Use Stoke’s Theorem to evaluate the line integral \(\oint\limits_C {\left( {y + 2z} \right)dx }\) \({+ \left( {x + 2z} \right)dy }\) \({+ \left( {x + 2y} \right)dz},\) where \(C\) is the curve formed by intersection of the sphere \({x^2} + {y^2} + {z^2} \) \(= 1\) with the plane \(x + 2y + 2z \) \(= 0.\)Solution.

Let \(S\) be the circle cut by the sphere from the plane. Find the coordinates of the unit vector \(\mathbf{n}\) normal to the surface \(S:\)

\[

{\mathbf{n} }={ \frac{{1 \cdot \mathbf{i} + 2 \cdot \mathbf{j} + 2 \cdot \mathbf{k}}}{{\sqrt {{1^2} + {2^2} + {2^2}} }} }

= {\frac{1}{3}\mathbf{i} + \frac{2}{3}\mathbf{j} + \frac{2}{3}\mathbf{k}.}

\]

In our case

\[{P = y + 2z,\;\;\;}\kern-0.3pt{Q = x + 2z,\;\;\;}\kern-0.3pt{R = x + 2y.}\]

Hence, the curl of the vector \(\mathbf{F}\) is

\[ {\nabla \times {\mathbf{F}} } = {\left( {\frac{{\partial R}}{{\partial y}} – \frac{{\partial Q}}{{\partial z}}} \right){\mathbf{i}} } + {\left( {\frac{{\partial P}}{{\partial z}} – \frac{{\partial R}}{{\partial x}}} \right){\mathbf{j}} } + {\left( {\frac{{\partial Q}}{{\partial x}} – \frac{{\partial P}}{{\partial y}}} \right){\mathbf{k}} } = {\left( {2 – 2} \right){\mathbf{i}} }+{ \left( {2 – 1} \right){\mathbf{j}} }+{ \left( {1 – 1} \right){\mathbf{k}} } = {{\bf{j}}.} \]

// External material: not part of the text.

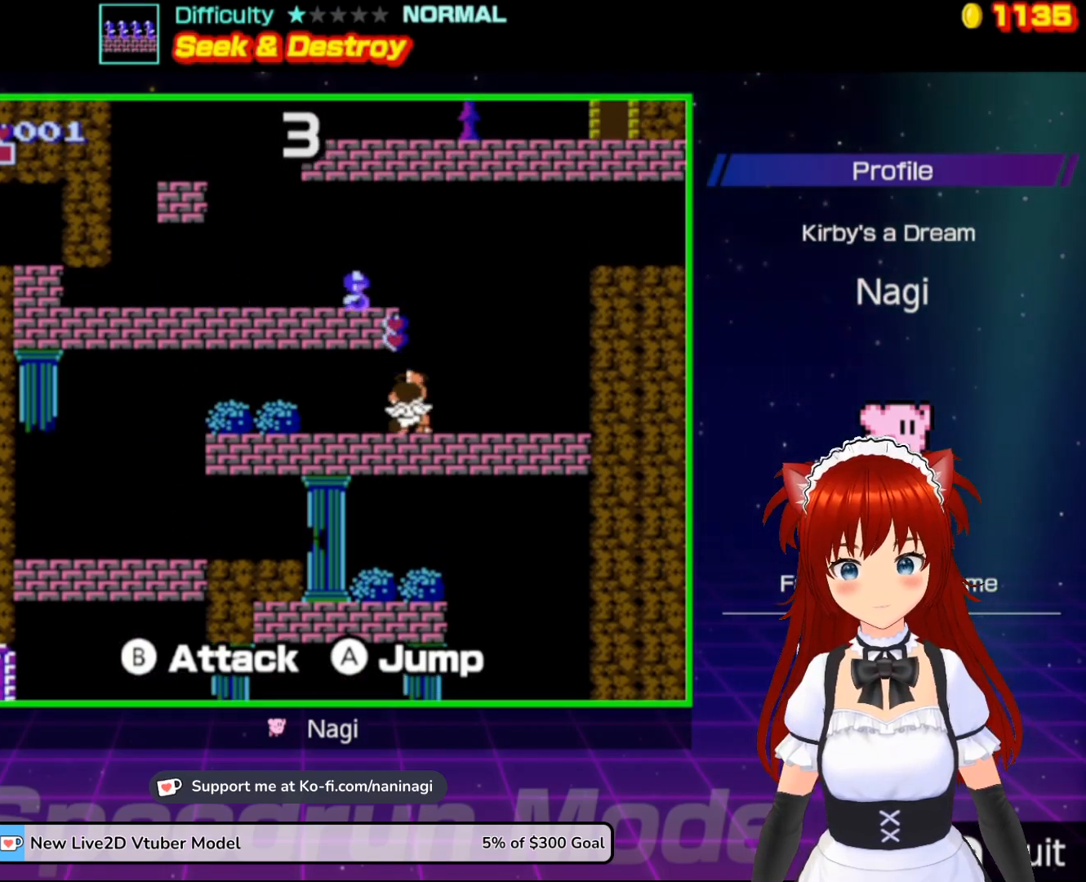
{"buttons": ["DPAD_UP"], "events": [[350, "B", "down"], [483, "B", "up"]]}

Using Stoke’s Theorem, we have

\[

{\oint\limits_C {\left( {y + 2z} \right)dx + \left( {x + 2z} \right)dy }+{ \left( {x + 2y} \right)dz} }

= {\iint\limits_S {\left( {\nabla \times \mathbf{F}} \right) \cdot d\mathbf{S}} }

= {\iint\limits_S {\left( {\nabla \times \mathbf{F}} \right) \cdot \mathbf{n}dS} }

= {\iint\limits_S {\mathbf{j} \cdot \left( {\frac{1}{3}\mathbf{i} + \frac{2}{3}\mathbf{j} + \frac{2}{3}\mathbf{k}} \right)dS} }

= {\frac{2}{3}\iint\limits_S {dS} .}

\]

As the sphere \({x^2} + {y^2} + {z^2} \) \(= 1\) is centered at the origin and the plane \(x + 2y + 2z \) \(= 0\) also passes through the origin, the cross section is the circle of radius \(1.\) Hence the integral is

\[{I = \frac{2}{3}\iint\limits_S {dS} }={ \frac{2}{3} \cdot \pi \cdot {1^2} }={ \frac{{2\pi }}{3}.}\]